The Right Coast
March 07, 2004
Legal help needed
By Tom Smith
The other day I asked some of my colleagues whether there was any reason that no court had been willing to enjoin San Francisco mayor what's-his-name from issuing marriage licenses to gay couples. I was assured that there was good reason to think that the statute forbidding gay marriage actually violated the state constitution and so on and so forth, and so it was not surprising that no court would issue an injunction to the effect of, please stop doing this patently illegal thing. I was pretty skeptical at the time, but didn't really feel like arguing about it, or even talking about it.
Now comes this column by my former colleague and brother of my friend Ahkil Amar, to wit, Vik Amar, who I know knows a lot about California law, and is no conservative. In fact, I would call him a Bay area Democrat, but not, I suppose, really on the left. A moderate. He seems to think there is no serious case at all that the marriage licenses are not illegal.

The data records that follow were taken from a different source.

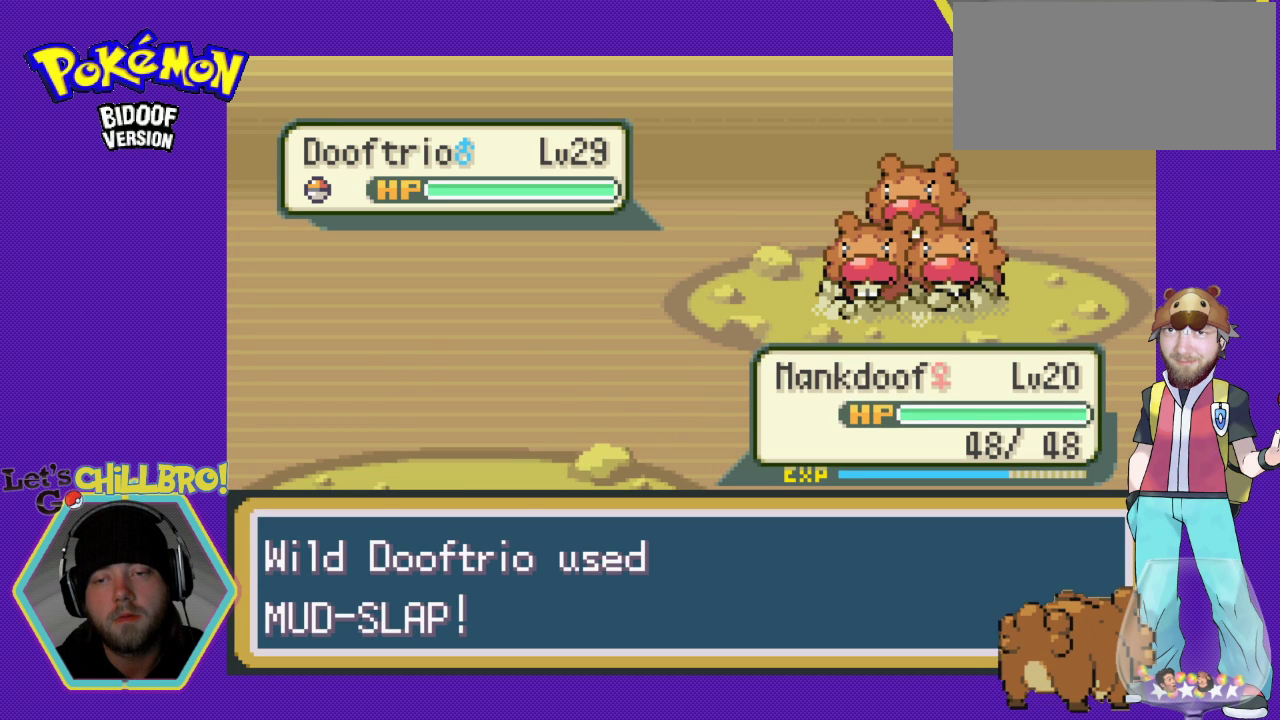
{"buttons": ["A"], "events": [[133, "A", "down"], [233, "A", "up"], [333, "A", "down"], [400, "A", "up"], [500, "A", "down"]]}
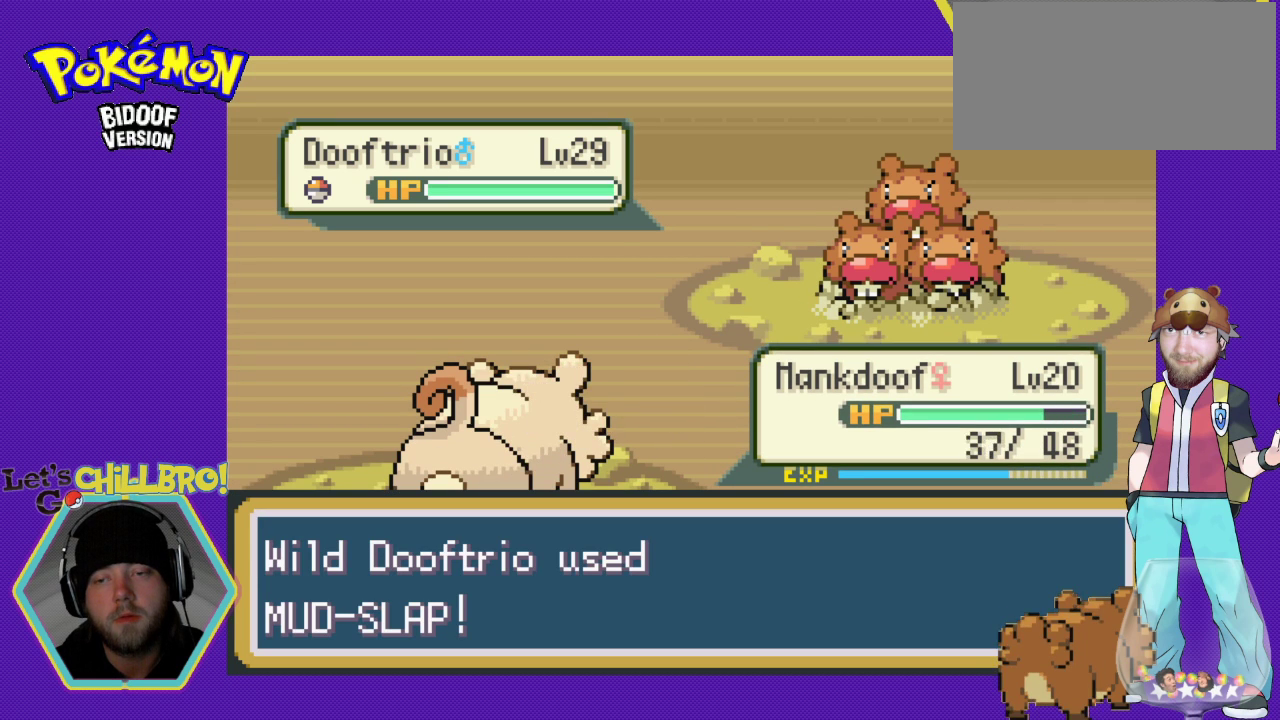
{"buttons": [], "events": [[67, "A", "up"], [167, "A", "down"], [267, "A", "up"], [367, "A", "down"], [467, "A", "up"]]}
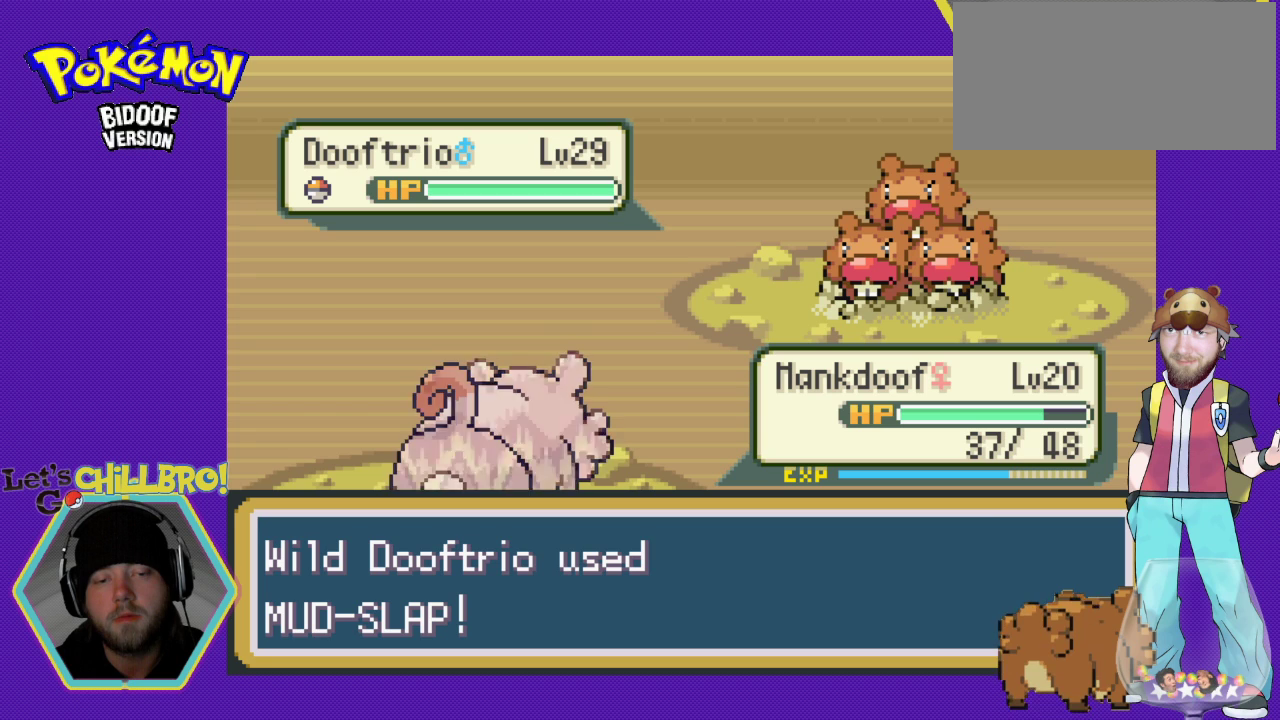
{"buttons": [], "events": [[33, "A", "down"], [133, "A", "up"], [233, "A", "down"], [300, "A", "up"], [400, "A", "down"], [500, "A", "up"]]}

So what is a poor corporations scholar to think?
Here's an excerpt:
California Statutes Clearly Do Prohibit Same-Sex Marriage
To begin with, it is quite clear that California statutes currently prohibit same-sex marriage. One provision of the Family Law Code says that "marriage" is a "personal relation arising out of a civil contract between a man and a woman."
Another provision states that those capable of providing consent to marriage are an "unmarried male of the age of 18 years or older, and an unmarried female of the age of 18 years or older."
Finally, and perhaps most importantly, section 308.5 of the Family Law Code -- , which was enacted by the voters themselves as an initiative (Proposition 22) in the 2000 election -- , says that "only marriage between a man and a woman is valid or recognized in California."
The Constitutional Provision that Requires Enforcement Until a Court Says Otherwise
Thus, the only imaginable defense for Mayor Newsom's actions is his belief that these statutes violate the California Constitution. And that, indeed, has been his defense - that the oath he swore to uphold the California Constitution when he took office permits (indeed, perhaps compels) him to disregard state statutes that conflict with the highest of California's laws.
The problem for Mayor Newsom is a specific provision of the California Constitution. Article III, section 3.5 of the California Constitution says that an "administrative agency has no power to refuse to enforce a statute, on the basis of its being unconstitutional unless an appellate court has made a determination that such statute is unconstitutional."
In other words, the California Constitution itself says that when an agency thinks that a statute violates the Constitution, the agency should continue to obey the statute until appellate courts have resolved the matter. Section 3.5 thus sets up an orderly process to prevent each agency from going its own way and disregarding the will of the legislature in the name of constitutional conscience.
Section 3.5 is the provision the Attorney General relied on heavily in making his request for an immediate cease-and-desist order, and to my mind, his argument is quite forceful. While I will of course be interested in seeing what Mayor Newsom's legal team says in the response it files today, my sense is that under Section 3.5, even if the Mayor is right in thinking that state statutes violate the Constitution, he was acting illegally in disregarding state statutes until the invalidity of those statutes had been made clear by the appellate courts.